Re: [PATCH v8 2/3] modpost: Produce extended MODVERSIONS information
From: Matthew Maurer
Date: Mon Nov 18 2024 - 19:10:01 EST
> Thinking about this some more, if we're going down enabling a new
> option, it seems to beg the question if the old *two* ksymtab sections
> could just be folded into the a new one where the "gpl only" thing
> becomes just one "column" as you call it. Reasons I ask, it seems like
> we're duplicating symbol names on ksymtab and for modeversions. Could
> you review this a bit?
Short answer: We could do this, but I don't necessarily think it's a good idea.
ksymtab and modversions aren't duplicating names even with this patch
series - We have two different formats, one for importing symbols, and
one for exporting them. `__ksymtab`, `__ksymtab_gpl`, and
`__ksymtab_strings` are used to export symbols. `__versions` or the
new `__version_ext_names` and `__version_ext_crcs` are used to import
them.

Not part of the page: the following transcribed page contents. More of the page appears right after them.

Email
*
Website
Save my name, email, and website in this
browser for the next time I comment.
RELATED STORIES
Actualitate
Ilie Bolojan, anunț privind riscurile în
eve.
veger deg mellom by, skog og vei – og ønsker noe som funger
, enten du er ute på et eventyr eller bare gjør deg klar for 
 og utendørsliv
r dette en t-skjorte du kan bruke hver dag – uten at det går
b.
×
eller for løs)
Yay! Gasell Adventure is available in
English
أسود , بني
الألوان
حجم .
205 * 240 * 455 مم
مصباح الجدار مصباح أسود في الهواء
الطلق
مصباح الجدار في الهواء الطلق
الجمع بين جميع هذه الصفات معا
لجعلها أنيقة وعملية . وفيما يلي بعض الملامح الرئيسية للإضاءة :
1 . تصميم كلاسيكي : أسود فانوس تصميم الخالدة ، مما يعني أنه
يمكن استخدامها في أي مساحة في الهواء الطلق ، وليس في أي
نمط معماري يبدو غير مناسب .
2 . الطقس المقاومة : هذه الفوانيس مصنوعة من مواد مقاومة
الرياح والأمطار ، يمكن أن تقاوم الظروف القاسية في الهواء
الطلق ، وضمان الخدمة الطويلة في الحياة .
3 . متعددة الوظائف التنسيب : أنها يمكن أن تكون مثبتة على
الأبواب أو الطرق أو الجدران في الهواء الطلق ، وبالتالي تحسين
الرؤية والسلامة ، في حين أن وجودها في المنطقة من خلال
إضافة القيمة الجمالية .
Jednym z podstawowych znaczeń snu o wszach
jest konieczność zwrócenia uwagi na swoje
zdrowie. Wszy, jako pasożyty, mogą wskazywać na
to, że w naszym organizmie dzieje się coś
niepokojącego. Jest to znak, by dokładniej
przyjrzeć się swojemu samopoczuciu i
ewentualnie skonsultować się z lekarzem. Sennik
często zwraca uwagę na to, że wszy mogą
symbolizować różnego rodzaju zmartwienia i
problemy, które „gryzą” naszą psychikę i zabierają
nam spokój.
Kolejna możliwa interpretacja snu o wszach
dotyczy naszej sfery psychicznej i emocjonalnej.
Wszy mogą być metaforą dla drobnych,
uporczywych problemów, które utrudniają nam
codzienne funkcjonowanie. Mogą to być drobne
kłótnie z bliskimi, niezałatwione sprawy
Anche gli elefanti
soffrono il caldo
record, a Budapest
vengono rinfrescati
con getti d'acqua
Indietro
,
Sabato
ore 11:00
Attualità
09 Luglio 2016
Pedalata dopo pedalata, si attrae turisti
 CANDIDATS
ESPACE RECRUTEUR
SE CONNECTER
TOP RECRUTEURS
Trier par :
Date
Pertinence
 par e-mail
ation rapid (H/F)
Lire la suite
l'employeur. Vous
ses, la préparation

For this reason, in any given compilation unit, a string should
only appear either in the ksymtab (providing it), or in versions
(consuming it).
There also isn't as much immediate technical need for that kind of
rework of the ksymtab format - ksymtab uses a string table for their
names, so the "long name support" that extended modversions provides
to modversions is already present in ksymtab.
Combined, this means that there would be few technical benefits to
this - the primary potential benefit I could see to something like
this would be code complexity reduction, which is a bit of a matter of
personal taste, and mine might not match others'.
However, we could do some things similar to what's going on here:
A. We could try to unify versions and ksymtab (this seems most viable,
but the change in meaning of this data structure has me wary)
B. We could make ksymtab use columnar storage for more things - it
already does so for CRCs, we could theoretically make any or all of
licensing, namespaces, or symbol values columnar.
With the caveat that I am not convinced this restructuring is worth
the churn, the way I would do A would be:
1. Add a field to the `kernel_symbol` that indicates whether the
symbol is import/export (or possibly re-use `value` with a 0 value
after linker resolution to mean "import" instead of export).
2. Generate `kernel_symbol` entries for imported symbols, not just
exported ones.
3. Read `kcrctab` for import symbols to figure out what the expected
crc value is when importing, rather than using versions.
4. Stop generating/reading any of `__versions`, `__version_ext_names`,
`__versions_ext_crcs`, etc.
There are two downsides I can see to this:
1. You cannot make this backwards compatible with existing `kmod`.
(This was the argument given against just enlarging MODVERSIONS symbol
names.)
2. It's hard to be certain that we know about all users of `ksymtab`
in order to ensure they all know the new convention around imported vs
exported symbols.
I think that B would actually make things worse because symbols always
today always have a value, a namespace, a name, and a license. The
only thing that's optional is the CRC, and that's already columnar.
Making the other ones columnar would hurt locality. We'd still need
the strtab sections, or we'd end up with many copies of each
namespace, where today that should get deduped down by the linker.
Columns are good for things that are extensions, optional, or variable
length.
If there are other reasons *for* doing this that I'm not aware of,
what I'd do would be:
1. Use the name as the primary index, same as modversions.
2. Split each other piece into its own column, with a joint iterator.
3. Convert license into a column, with an enum value (currently only
fully exported or GPL).
4. Replace places in the coe where a `struct kernel_symbol *` is used
today with an iterator over the joint columns.
Again, to reiterate, I *do not* think that B is a good idea. A might
be, but the improvement seems sufficiently marginal to me that I don't
know if it's worth the churn.